RECORDS FOR PROCESSING:

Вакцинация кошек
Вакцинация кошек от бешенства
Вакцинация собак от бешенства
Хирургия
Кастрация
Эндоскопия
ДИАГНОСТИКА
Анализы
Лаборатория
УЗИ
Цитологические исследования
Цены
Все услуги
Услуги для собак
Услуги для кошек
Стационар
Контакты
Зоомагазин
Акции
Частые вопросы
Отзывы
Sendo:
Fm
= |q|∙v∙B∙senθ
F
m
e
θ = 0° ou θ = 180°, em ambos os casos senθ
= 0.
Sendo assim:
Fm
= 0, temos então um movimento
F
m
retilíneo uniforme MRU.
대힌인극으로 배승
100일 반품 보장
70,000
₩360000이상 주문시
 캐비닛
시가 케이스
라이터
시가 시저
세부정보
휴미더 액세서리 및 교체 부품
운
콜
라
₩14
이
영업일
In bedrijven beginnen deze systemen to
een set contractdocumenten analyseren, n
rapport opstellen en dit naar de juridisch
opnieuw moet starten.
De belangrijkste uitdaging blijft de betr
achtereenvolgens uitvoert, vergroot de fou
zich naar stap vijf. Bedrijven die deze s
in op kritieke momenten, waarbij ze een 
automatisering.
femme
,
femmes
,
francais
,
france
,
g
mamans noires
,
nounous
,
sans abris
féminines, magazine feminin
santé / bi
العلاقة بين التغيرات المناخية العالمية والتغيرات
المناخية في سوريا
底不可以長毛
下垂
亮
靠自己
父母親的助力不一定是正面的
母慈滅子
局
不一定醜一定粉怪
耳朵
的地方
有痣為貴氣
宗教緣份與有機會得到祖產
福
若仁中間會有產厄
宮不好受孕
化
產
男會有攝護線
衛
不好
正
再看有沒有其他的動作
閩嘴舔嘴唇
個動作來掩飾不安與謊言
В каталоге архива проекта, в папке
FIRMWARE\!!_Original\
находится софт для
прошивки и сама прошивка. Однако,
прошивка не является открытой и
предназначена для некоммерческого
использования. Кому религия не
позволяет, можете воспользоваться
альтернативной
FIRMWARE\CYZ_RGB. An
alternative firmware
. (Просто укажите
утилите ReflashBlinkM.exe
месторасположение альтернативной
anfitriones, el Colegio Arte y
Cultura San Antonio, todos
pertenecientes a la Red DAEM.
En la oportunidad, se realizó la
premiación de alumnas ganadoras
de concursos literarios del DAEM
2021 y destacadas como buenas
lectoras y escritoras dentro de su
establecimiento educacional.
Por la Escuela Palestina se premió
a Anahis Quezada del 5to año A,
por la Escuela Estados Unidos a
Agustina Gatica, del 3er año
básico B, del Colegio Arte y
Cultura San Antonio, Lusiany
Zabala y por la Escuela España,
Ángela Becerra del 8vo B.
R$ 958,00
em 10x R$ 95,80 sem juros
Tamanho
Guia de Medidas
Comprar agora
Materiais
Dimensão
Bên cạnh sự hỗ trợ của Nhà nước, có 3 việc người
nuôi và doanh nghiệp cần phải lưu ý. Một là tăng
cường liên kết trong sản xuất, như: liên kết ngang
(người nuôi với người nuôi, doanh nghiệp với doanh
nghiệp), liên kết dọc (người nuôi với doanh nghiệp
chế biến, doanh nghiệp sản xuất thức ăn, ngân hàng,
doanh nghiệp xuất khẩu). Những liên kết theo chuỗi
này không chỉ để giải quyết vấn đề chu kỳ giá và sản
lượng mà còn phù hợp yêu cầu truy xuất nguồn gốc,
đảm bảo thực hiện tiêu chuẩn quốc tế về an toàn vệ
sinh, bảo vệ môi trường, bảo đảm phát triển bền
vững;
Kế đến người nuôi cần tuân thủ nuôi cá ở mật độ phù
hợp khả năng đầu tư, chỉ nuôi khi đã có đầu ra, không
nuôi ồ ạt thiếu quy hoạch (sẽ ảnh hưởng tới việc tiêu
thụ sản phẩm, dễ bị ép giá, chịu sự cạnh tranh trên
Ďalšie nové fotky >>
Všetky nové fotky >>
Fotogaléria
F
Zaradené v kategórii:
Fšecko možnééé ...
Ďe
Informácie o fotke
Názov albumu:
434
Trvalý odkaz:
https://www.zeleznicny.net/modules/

INSTRUCTION: Copy out the whole listing above line by line. Keep every character and line break the same.

SOLUTION TO THIS TASK:
Вакцинация кошек
Вакцинация кошек от бешенства
Вакцинация собак от бешенства
Хирургия
Кастрация
Эндоскопия
ДИАГНОСТИКА
Анализы
Лаборатория
УЗИ
Цитологические исследования
Цены
Все услуги
Услуги для собак
Услуги для кошек
Стационар
Контакты
Зоомагазин
Акции
Частые вопросы
Отзывы
Sendo:
Fm
= |q|∙v∙B∙senθ
F
m
e
θ = 0° ou θ = 180°, em ambos os casos senθ
= 0.
Sendo assim:
Fm
= 0, temos então um movimento
F
m
retilíneo uniforme MRU.
대힌인극으로 배승
100일 반품 보장
70,000
₩360000이상 주문시
 캐비닛
시가 케이스
라이터
시가 시저
세부정보
휴미더 액세서리 및 교체 부품
운
콜
라
₩14
이
영업일
In bedrijven beginnen deze systemen to
een set contractdocumenten analyseren, n
rapport opstellen en dit naar de juridisch
opnieuw moet starten.
De belangrijkste uitdaging blijft de betr
achtereenvolgens uitvoert, vergroot de fou
zich naar stap vijf. Bedrijven die deze s
in op kritieke momenten, waarbij ze een 
automatisering.
femme
,
femmes
,
francais
,
france
,
g
mamans noires
,
nounous
,
sans abris
féminines, magazine feminin
santé / bi
العلاقة بين التغيرات المناخية العالمية والتغيرات
المناخية في سوريا
底不可以長毛
下垂
亮
靠自己
父母親的助力不一定是正面的
母慈滅子
局
不一定醜一定粉怪
耳朵
的地方
有痣為貴氣
宗教緣份與有機會得到祖產
福
若仁中間會有產厄
宮不好受孕
化
產
男會有攝護線
衛
不好
正
再看有沒有其他的動作
閩嘴舔嘴唇
個動作來掩飾不安與謊言
В каталоге архива проекта, в папке
FIRMWARE\!!_Original\
находится софт для
прошивки и сама прошивка. Однако,
прошивка не является открытой и
предназначена для некоммерческого
использования. Кому религия не
позволяет, можете воспользоваться
альтернативной
FIRMWARE\CYZ_RGB. An
alternative firmware
. (Просто укажите
утилите ReflashBlinkM.exe
месторасположение альтернативной
anfitriones, el Colegio Arte y
Cultura San Antonio, todos
pertenecientes a la Red DAEM.
En la oportunidad, se realizó la
premiación de alumnas ganadoras
de concursos literarios del DAEM
2021 y destacadas como buenas
lectoras y escritoras dentro de su
establecimiento educacional.
Por la Escuela Palestina se premió
a Anahis Quezada del 5to año A,
por la Escuela Estados Unidos a
Agustina Gatica, del 3er año
básico B, del Colegio Arte y
Cultura San Antonio, Lusiany
Zabala y por la Escuela España,
Ángela Becerra del 8vo B.
R$ 958,00
em 10x R$ 95,80 sem juros
Tamanho
Guia de Medidas
Comprar agora
Materiais
Dimensão
Bên cạnh sự hỗ trợ của Nhà nước, có 3 việc người
nuôi và doanh nghiệp cần phải lưu ý. Một là tăng
cường liên kết trong sản xuất, như: liên kết ngang
(người nuôi với người nuôi, doanh nghiệp với doanh
nghiệp), liên kết dọc (người nuôi với doanh nghiệp
chế biến, doanh nghiệp sản xuất thức ăn, ngân hàng,
doanh nghiệp xuất khẩu). Những liên kết theo chuỗi
này không chỉ để giải quyết vấn đề chu kỳ giá và sản
lượng mà còn phù hợp yêu cầu truy xuất nguồn gốc,
đảm bảo thực hiện tiêu chuẩn quốc tế về an toàn vệ
sinh, bảo vệ môi trường, bảo đảm phát triển bền
vững;
Kế đến người nuôi cần tuân thủ nuôi cá ở mật độ phù
hợp khả năng đầu tư, chỉ nuôi khi đã có đầu ra, không
nuôi ồ ạt thiếu quy hoạch (sẽ ảnh hưởng tới việc tiêu
thụ sản phẩm, dễ bị ép giá, chịu sự cạnh tranh trên
Ďalšie nové fotky >>
Všetky nové fotky >>
Fotogaléria
F
Zaradené v kategórii:
Fšecko možnééé ...
Ďe
Informácie o fotke
Názov albumu:
434
Trvalý odkaz:
https://www.zeleznicny.net/modules/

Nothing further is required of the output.